FSR3 is frame generation. FSR2 is the upscaler. Same naming scheme as DLSS. Both versions of FSR suffer from all of the artifacts that were demonstrated explicitly as examples of what the deep learning solution leveraging the Tensor cores for upscaling, and Ada's optical flow accelerator for frame generation, remedied. AMD is essentially using the same game engine hooks DLSS uses to deliver an experience that mostly offers a better result that simple bicubic resolution scaling/TAA/CAS/etc, but it's simply not in the same league as the far more refined results that DLSS delivers.
FSR always reduces image quality. The DLSS algorithms are so good at improving image quality that they can be used at native res (DLAA) or even super-sampled resolutions to further improve over native (DLDSR). These days I will almost always enable DLSS Quality by default if available because it has improved to the point of being at least as good as native while often providing subtle improvements to aliasing and stability in distant object - yes even compared to native.

+++

Tasks ▸
(a) Reproduce the comment on FSR and DLSS from "FSR always reduces" up to and including "compared to native.".
(b) Answer these questions from the comment on FSR and DLSS:
(i) What does FSR3 provide?
(ii) What name is given to DLSS when it is used at native resolution?
(iii) Which DLSS setting does the writer almost always enable by default when it is available?
(c) Resume the comment on FSR and DLSS, picking up after its last sentence.

+++

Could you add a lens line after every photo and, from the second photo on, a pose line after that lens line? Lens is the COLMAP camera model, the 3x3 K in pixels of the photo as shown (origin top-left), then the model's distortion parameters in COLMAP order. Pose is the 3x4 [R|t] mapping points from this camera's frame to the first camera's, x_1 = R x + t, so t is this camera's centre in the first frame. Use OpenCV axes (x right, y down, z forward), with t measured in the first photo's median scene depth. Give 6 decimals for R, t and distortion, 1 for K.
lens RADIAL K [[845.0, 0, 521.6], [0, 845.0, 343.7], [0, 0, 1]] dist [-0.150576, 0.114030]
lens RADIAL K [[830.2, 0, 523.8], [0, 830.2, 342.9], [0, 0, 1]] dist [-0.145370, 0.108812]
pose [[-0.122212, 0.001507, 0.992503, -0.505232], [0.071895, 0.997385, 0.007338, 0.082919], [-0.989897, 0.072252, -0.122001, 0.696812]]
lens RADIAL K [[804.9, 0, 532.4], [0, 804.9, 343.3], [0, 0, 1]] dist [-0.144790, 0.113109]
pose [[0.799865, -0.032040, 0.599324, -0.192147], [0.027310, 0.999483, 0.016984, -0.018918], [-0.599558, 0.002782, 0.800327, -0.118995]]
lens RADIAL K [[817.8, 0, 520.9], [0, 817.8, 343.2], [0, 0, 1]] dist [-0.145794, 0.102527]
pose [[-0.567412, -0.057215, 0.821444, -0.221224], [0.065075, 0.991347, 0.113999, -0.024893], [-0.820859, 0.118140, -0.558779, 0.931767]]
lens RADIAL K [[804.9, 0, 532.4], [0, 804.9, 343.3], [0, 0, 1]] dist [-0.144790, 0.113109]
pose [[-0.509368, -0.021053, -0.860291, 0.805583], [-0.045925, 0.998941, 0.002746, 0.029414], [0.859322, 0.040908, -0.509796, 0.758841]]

+++

Answers for the tasks ▸
(a)
FSR always reduces image quality. The DLSS algorithms are so good at improving image quality that they can be used at native res (DLAA) or even super-sampled resolutions to further improve over native (DLDSR). These days I will almost always enable DLSS Quality by default if available because it has improved to the point of being at least as good as native while often providing subtle improvements to aliasing and stability in distant object - yes even compared to native.

(b)
(i) Frame generation.
(ii) DLAA.
(iii) DLSS Quality.

(c)
I've even played around with FSR3 frame generation on my 3090, being that I can't use DLSS3 FG. While I was happily surprised at first at what seemed to be a free and near-perfect doubling of my framerate in CP2077 RT Overdrive, that illusions crashed down as soon as I hopped in a vehicle and the whole thing completely fell apart. Made it immediately apparent why Nvidia locked their solution to the Ada cards with the new hardware.
Yeah, they've got all the bones there already, they "just" need to implement it. So where is it? That's the kind of feature that they would be shouting from the rooftops if it was coming to the 7000 series. Even if it was a year away, that's the kind of thing that would reinvigorate sales of the line and boost buyer confidence that their cost savings now will be rewarded with "aging like fine wine" in the future.
There's no doubt in my mind they have a team of developers working on it. The fact they haven't said anything more than the super vague statements quoted in the article above to me is worrying though. Sure there's a chance it's down to them investing huge amounts of training time into their model to really change things up and put out a highly polished and straight up "as good or better" option when it's ready, but it could also be that they're running into problems getting it working to an acceptable standard on existing RDNA3 hardware, and it's being pushed to launch alongside RDNA4 as an exclusive feature to those cards.
I was team red since my ATi Rage 128. A decade ago I was literally here trying to preach about how nobody in their right mind would buy a GTX 970 when the R9 290 was so much cheaper for basically the same performance.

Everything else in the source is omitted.